The practice reps are not more important than the game reps.
They're typically more plentiful, which is why the media narrative began forming that NFL evaluators don't care about the game reps.
The practices span an entire week. The game is a few hours, and you're splitting reps up so many ways in so many different directions, it's hard to get a solid foundation of evaluation from the few reps in the game. Darrel Williams for example got all of six touches in the game itself. DaeSean Hamilton got one catch. Neither affords a solid foundation of evaluation based on the event alone.
Alone is the key word though. The game reps should always be seen within the context of the practice rep, AND VICE VERSA. In the case of Rashad Penny, he had 43 snaps during the practice week in team drills. Only one of those was pass protection.

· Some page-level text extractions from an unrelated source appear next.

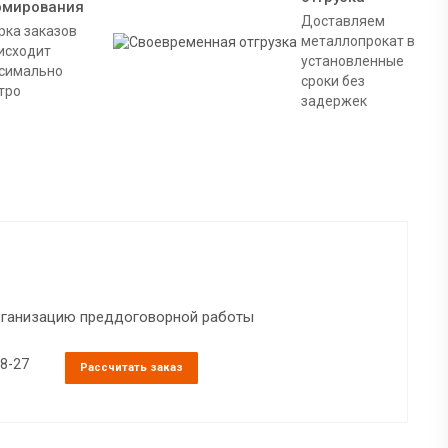
рмирования
Доставляем
рка заказов
металлопрокат в
исходит
установленные
симально
сроки без
тро
задержек
организацию преддоговорной работы
38-27
Рассчитать заказ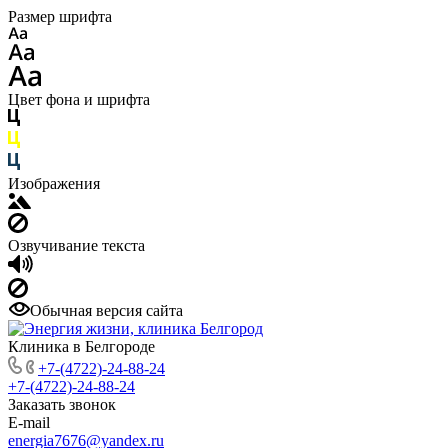
Размер шрифта
Цвет фона и шрифта
Изображения
Озвучивание текста
Обычная версия сайта
Клиника в Белгороде
+7-(4722)-24-88-24
+7-(4722)-24-88-24
Заказать звонок
E-mail
energia7676@yandex.ru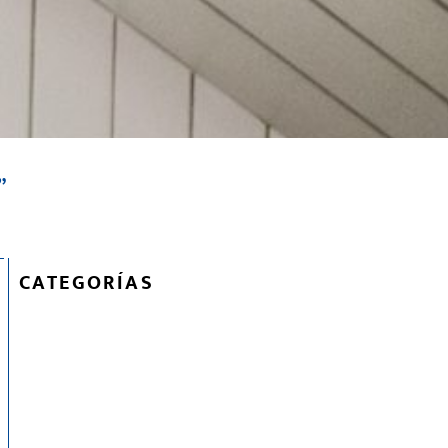
”
CATEGORÍAS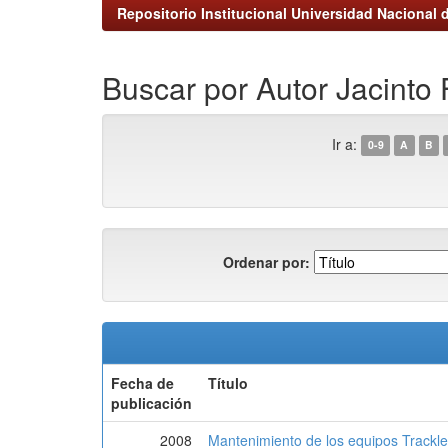
Repositorio Institucional Universidad Nacional d
Buscar por Autor Jacinto F
Ir a:
0-9
A
B
Ordenar por:
Fecha de
Título
publicación
2008
Mantenimiento de los equipos Trackl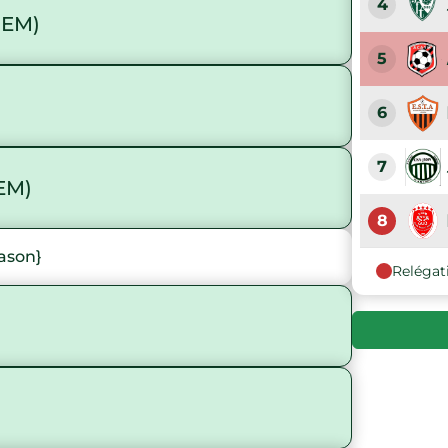
4
DEM)
5
6
7
EM)
8
ason}
Relégat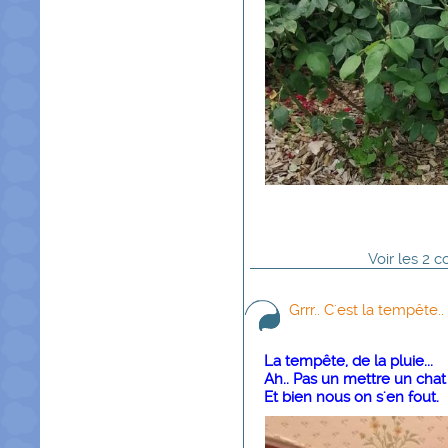
Voir
les
2
co
Grrr.. C'est la tempête..
La tempête, de la pluie...
Ah.. Pas un mettre un chat
Et bien nous on s'en fout.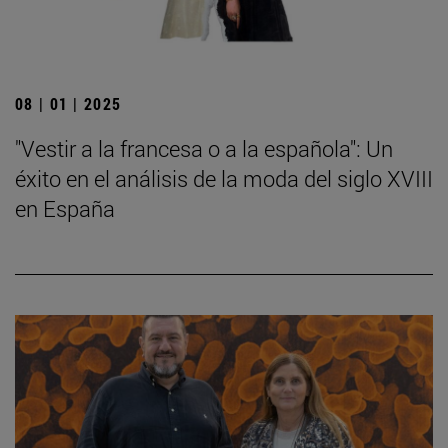
08 | 01 | 2025
"Vestir a la francesa o a la española": Un
éxito en el análisis de la moda del siglo XVIII
en España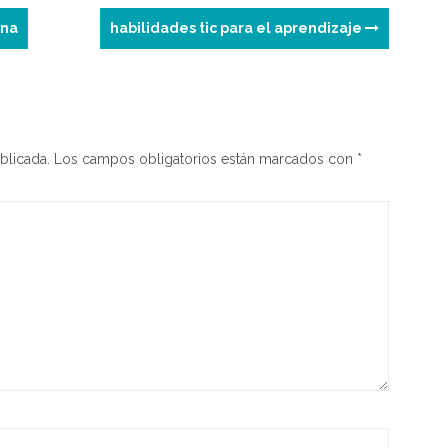
e
ina
habilidades tic para el aprendizaje
blicada.
Los campos obligatorios están marcados con
*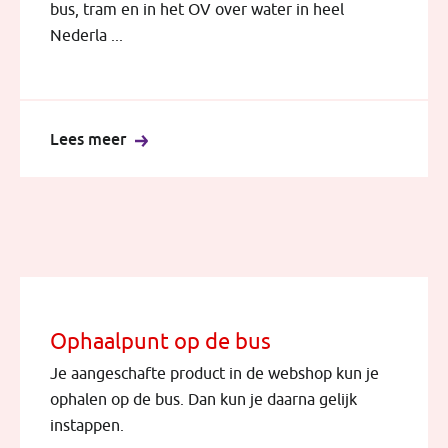
bus, tram en in het OV over water in heel
Nederla ...
Lees meer
Ophaalpunt op de bus
Je aangeschafte product in de webshop kun je
ophalen op de bus. Dan kun je daarna gelijk
instappen.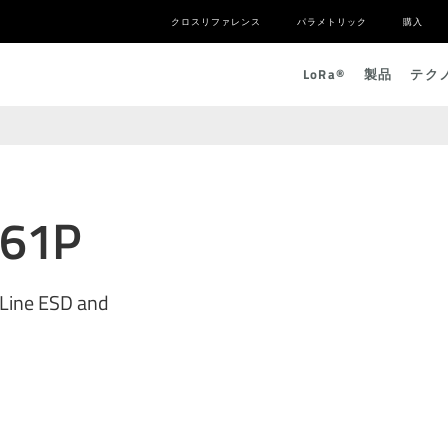
クロスリファレンス
パラメトリック
購入
L
o
R
a
®
製品
テク
061P
Line ESD and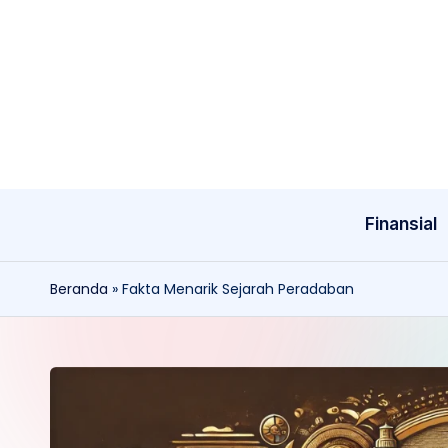
Skip
to
content
Finansial
Beranda
»
Fakta Menarik Sejarah Peradaban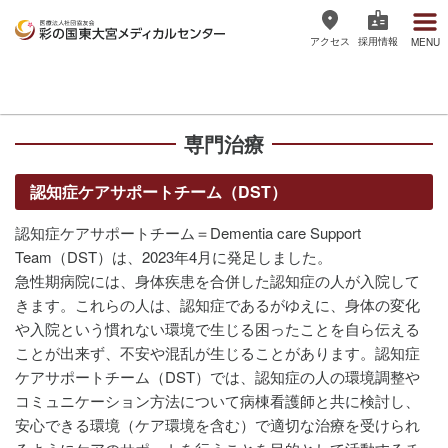
アクセス
採用情報
MENU
医療法人社団協友会 彩の国東大宮
メディカルセンター
専門治療
認知症ケアサポートチーム（DST）
認知症ケアサポートチーム＝Dementia care Support
Team（DST）は、2023年4月に発足しました。
急性期病院には、身体疾患を合併した認知症の人が入院して
きます。これらの人は、認知症であるがゆえに、身体の変化
や入院という慣れない環境で生じる困ったことを自ら伝える
ことが出来ず、不安や混乱が生じることがあります。認知症
ケアサポートチーム（DST）では、認知症の人の環境調整や
コミュニケーション方法について病棟看護師と共に検討し、
安心できる環境（ケア環境を含む）で適切な治療を受けられ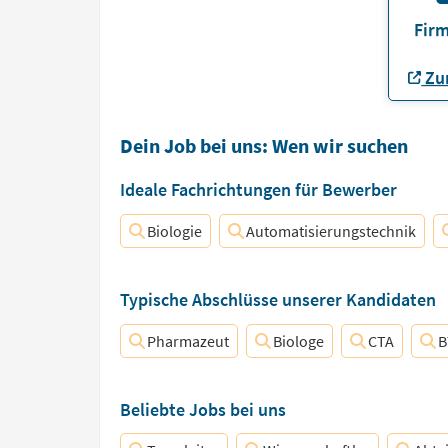
Firm
Zur
Dein Job bei uns: Wen wir suchen
Ideale Fachrichtungen für Bewerber
Biologie
Automatisierungstechnik
Typische Abschlüsse unserer Kandidaten
Pharmazeut
Biologe
CTA
B
Beliebte Jobs bei uns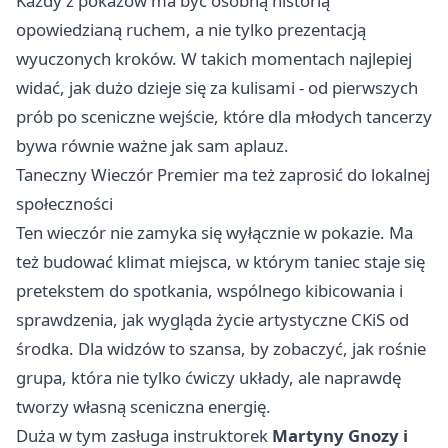
Każdy z pokazów ma być osobną historią
opowiedzianą ruchem, a nie tylko prezentacją
wyuczonych kroków. W takich momentach najlepiej
widać, jak dużo dzieje się za kulisami - od pierwszych
prób po sceniczne wejście, które dla młodych tancerzy
bywa równie ważne jak sam aplauz.
Taneczny Wieczór Premier ma też zaprosić do lokalnej
społeczności
Ten wieczór nie zamyka się wyłącznie w pokazie. Ma
też budować klimat miejsca, w którym taniec staje się
pretekstem do spotkania, wspólnego kibicowania i
sprawdzenia, jak wygląda życie artystyczne CKiS od
środka. Dla widzów to szansa, by zobaczyć, jak rośnie
grupa, która nie tylko ćwiczy układy, ale naprawdę
tworzy własną sceniczna energię.
Duża w tym zasługa instruktorek
Martyny Gnozy i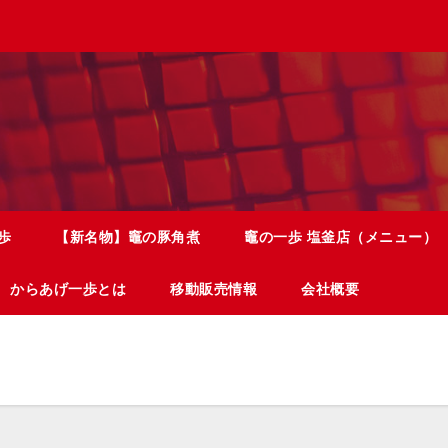
歩
【新名物】竈の豚角煮
竈の一歩 塩釜店（メニュー）
からあげ一歩とは
移動販売情報
会社概要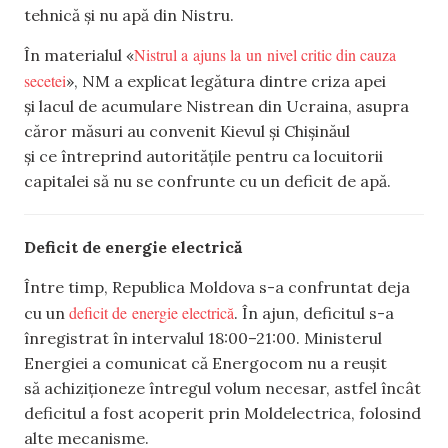
tehnică și nu apă din Nistru.
Nistrul a ajuns la un nivel critic din cauza
În materialul «
secetei
», NM a explicat legătura dintre criza apei
și lacul de acumulare Nistrean din Ucraina, asupra
căror măsuri au convenit Kievul și Chișinăul
și ce întreprind autoritățile pentru ca locuitorii
capitalei să nu se confrunte cu un deficit de apă.
Deficit de energie electrică
Între timp, Republica Moldova s-a confruntat deja
deficit de energie electrică
cu un
. În ajun, deficitul s-a
înregistrat în intervalul 18:00–21:00. Ministerul
Energiei a comunicat că Energocom nu a reușit
să achiziționeze întregul volum necesar, astfel încât
deficitul a fost acoperit prin Moldelectrica, folosind
alte mecanisme.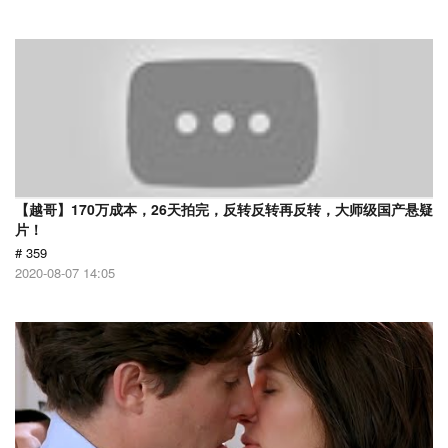
【越哥】170万成本，26天拍完，反转反转再反转，大师级国产悬疑
片！
# 359
2020-08-07 14:05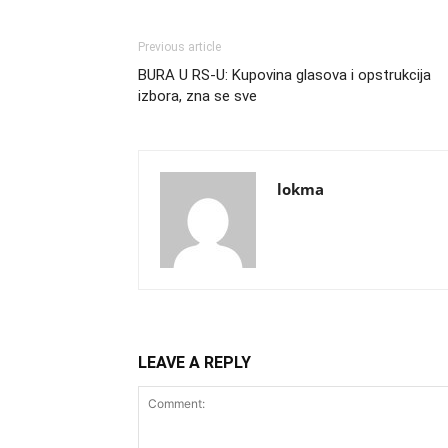
Previous article
BURA U RS-U: Kupovina glasova i opstrukcija
izbora, zna se sve
lokma
LEAVE A REPLY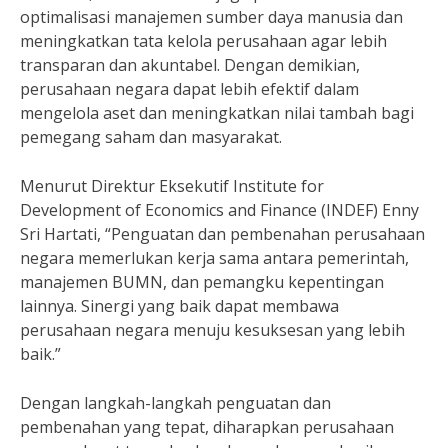
optimalisasi manajemen sumber daya manusia dan
meningkatkan tata kelola perusahaan agar lebih
transparan dan akuntabel. Dengan demikian,
perusahaan negara dapat lebih efektif dalam
mengelola aset dan meningkatkan nilai tambah bagi
pemegang saham dan masyarakat.
Menurut Direktur Eksekutif Institute for
Development of Economics and Finance (INDEF) Enny
Sri Hartati, “Penguatan dan pembenahan perusahaan
negara memerlukan kerja sama antara pemerintah,
manajemen BUMN, dan pemangku kepentingan
lainnya. Sinergi yang baik dapat membawa
perusahaan negara menuju kesuksesan yang lebih
baik.”
Dengan langkah-langkah penguatan dan
pembenahan yang tepat, diharapkan perusahaan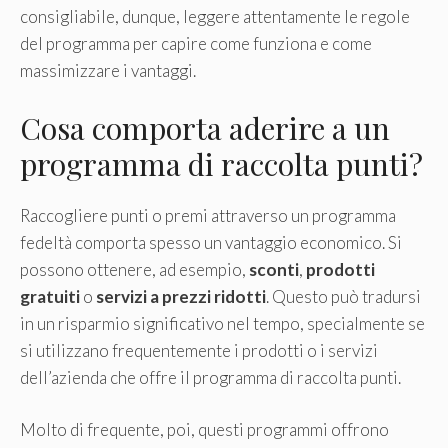
consigliabile, dunque, leggere attentamente le regole
del programma per capire come funziona e come
massimizzare i vantaggi.
Cosa comporta aderire a un
programma di raccolta punti?
Raccogliere punti o premi attraverso un programma
fedeltà comporta spesso un vantaggio economico. Si
possono ottenere, ad esempio,
sconti
,
prodotti
gratuiti
o
servizi a prezzi ridotti
. Questo può tradursi
in un risparmio significativo nel tempo, specialmente se
si utilizzano frequentemente i prodotti o i servizi
dell’azienda che offre il programma di raccolta punti.
Molto di frequente, poi, questi programmi offrono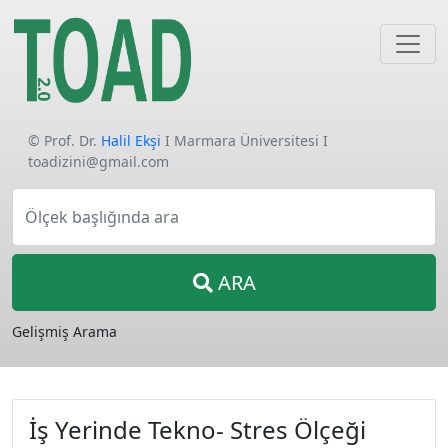
© Prof. Dr.
Halil Ekşi
I Marmara Üniversitesi I
toadizini@gmail.com
Ölçek başlığında ara
ARA
Gelişmiş Arama
İş Yerinde Tekno- Stres Ölçeği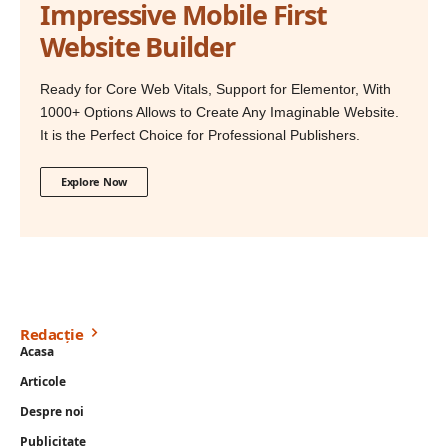
Impressive Mobile First
Website Builder
Ready for Core Web Vitals, Support for Elementor, With
1000+ Options Allows to Create Any Imaginable Website.
It is the Perfect Choice for Professional Publishers.
Explore Now
Redacție
Acasa
Articole
Despre noi
Publicitate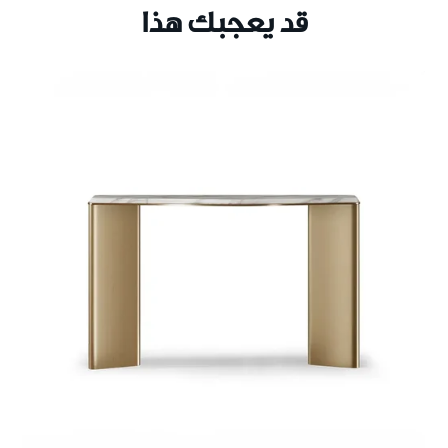
قد يعجبك هذا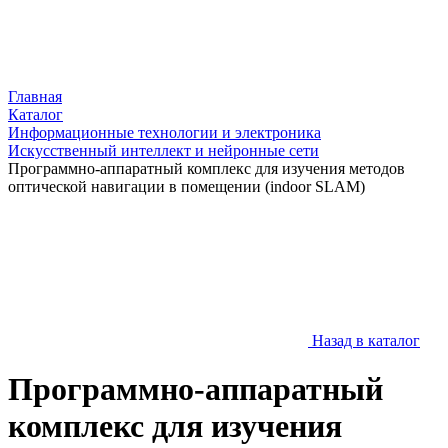
Главная
Каталог
Информационные технологии и электроника
Искусственный интеллект и нейронные сети
Программно-аппаратный комплекс для изучения методов
оптической навигации в помещении (indoor SLAM)
Назад в каталог
Программно-аппаратный
комплекс для изучения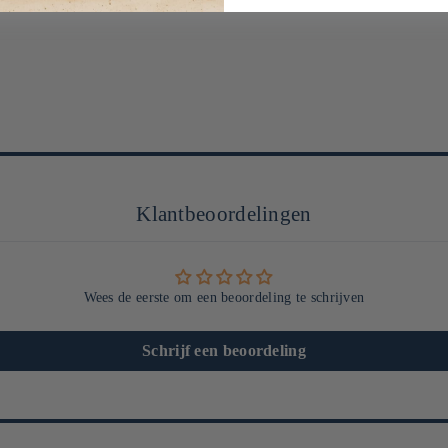
Klantbeoordelingen
Wees de eerste om een beoordeling te schrijven
Schrijf een beoordeling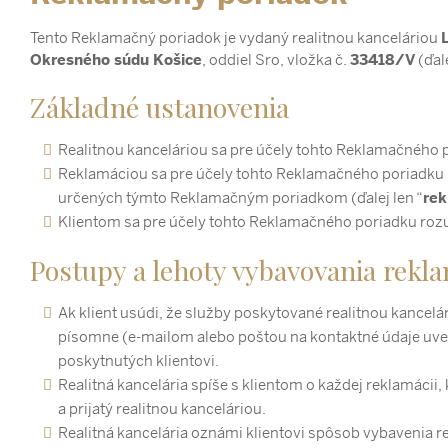
Tento Reklamačný poriadok je vydaný realitnou kanceláriou
L
Okresného súdu Košice
, oddiel Sro, vložka č.
33418/V
(ďale
Základné ustanovenia
Realitnou kanceláriou sa pre účely tohto Reklamačnéh
Reklamáciou sa pre účely tohto Reklamačného poriadku 
určených týmto Reklamačným poriadkom (ďalej len “
rek
Klientom sa pre účely tohto Reklamačného poriadku rozumi
Postupy a lehoty vybavovania rekla
Ak klient usúdi, že služby poskytované realitnou kancelá
písomne (e-mailom alebo poštou na kontaktné údaje uvede
poskytnutých klientovi.
Realitná kancelária spíše s klientom o každej reklamácii
a prijatý realitnou kanceláriou.
Realitná kancelária oznámi klientovi spôsob vybavenia r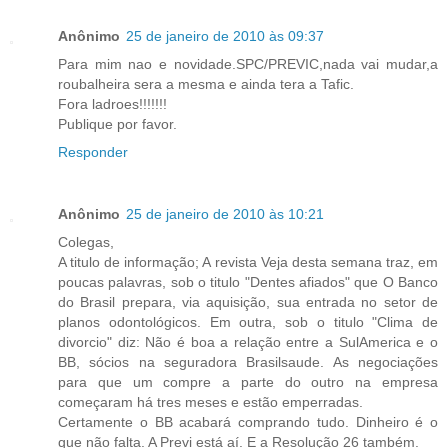
Anônimo
25 de janeiro de 2010 às 09:37
Para mim nao e novidade.SPC/PREVIC,nada vai mudar,a
roubalheira sera a mesma e ainda tera a Tafic.
Fora ladroes!!!!!!!
Publique por favor.
Responder
Anônimo
25 de janeiro de 2010 às 10:21
Colegas,
A titulo de informação; A revista Veja desta semana traz, em
poucas palavras, sob o titulo "Dentes afiados" que O Banco
do Brasil prepara, via aquisição, sua entrada no setor de
planos odontológicos. Em outra, sob o titulo "Clima de
divorcio" diz: Não é boa a relação entre a SulAmerica e o
BB, sócios na seguradora Brasilsaude. As negociações
para que um compre a parte do outro na empresa
começaram há tres meses e estão emperradas.
Certamente o BB acabará comprando tudo. Dinheiro é o
que não falta. A Previ está aí. E a Resolução 26 também.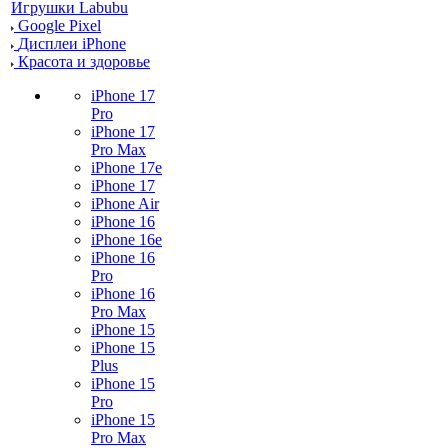
Игрушки Labubu
Google Pixel
Дисплеи iPhone
Красота и здоровье
iPhone 17
Pro
iPhone 17
Pro Max
iPhone 17e
iPhone 17
iPhone Air
iPhone 16
iPhone 16e
iPhone 16
Pro
iPhone 16
Pro Max
iPhone 15
iPhone 15
Plus
iPhone 15
Pro
iPhone 15
Pro Max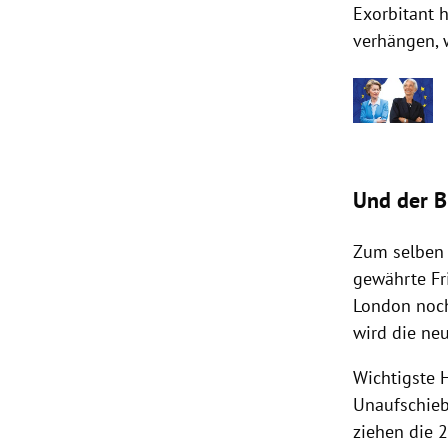
Exorbitant 
verhängen, 
Und der B
Zum selben 
gewährte Fri
London
noch
wird die ne
Wichtigste 
Unaufschieb
ziehen die 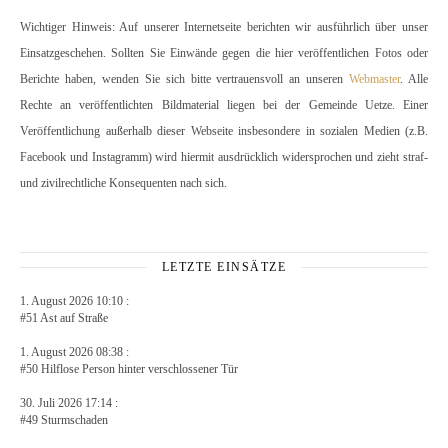
Wichtiger Hinweis: Auf unserer Internetseite berichten wir ausführlich über unser
Einsatzgeschehen. Sollten Sie Einwände gegen die hier veröffentlichen Fotos oder
Berichte haben, wenden Sie sich bitte vertrauensvoll an unseren
Webmaster
. Alle
Rechte an veröffentlichten Bildmaterial liegen bei der Gemeinde Uetze. Einer
Veröffentlichung außerhalb dieser Webseite insbesondere in sozialen Medien (z.B.
Facebook und Instagramm) wird hiermit ausdrücklich widersprochen und zieht straf-
und zivilrechtliche Konsequenten nach sich.
LETZTE EINSÄTZE
1. August 2026 10:10 :
#51 Ast auf Straße
1. August 2026 08:38 :
#50 Hilflose Person hinter verschlossener Tür
30. Juli 2026 17:14 :
#49 Sturmschaden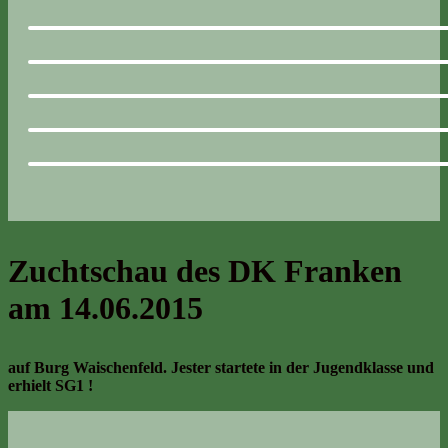
Zuchtschau des DK Franken
am 14.06.2015
auf Burg Waischenfeld. Jester startete in der Jugendklasse und
erhielt SG1 !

He got six snaps the entire week in 1-on-1 drills in pass protection. Having seen those drills year after year up close at Shrine practices, I can safely say the halfbacks get their *** handed to them on those drills 80% of the time. And that's probably a generous estimate. That's the same rate you saw with Penny as he only won one of the six reps.
This is a personal opinion. I don't trust practice reps even when they're supposed to be full go. Game reps always matter more. Practice reps may be more plentiful, and that's part of what makes practice so valuable, but on a rep for rep comparative basis for the purpose of evaluation, game reps ALWAYS matter more to me. Always. Especially at certain positions (particularly, running back and linebacker).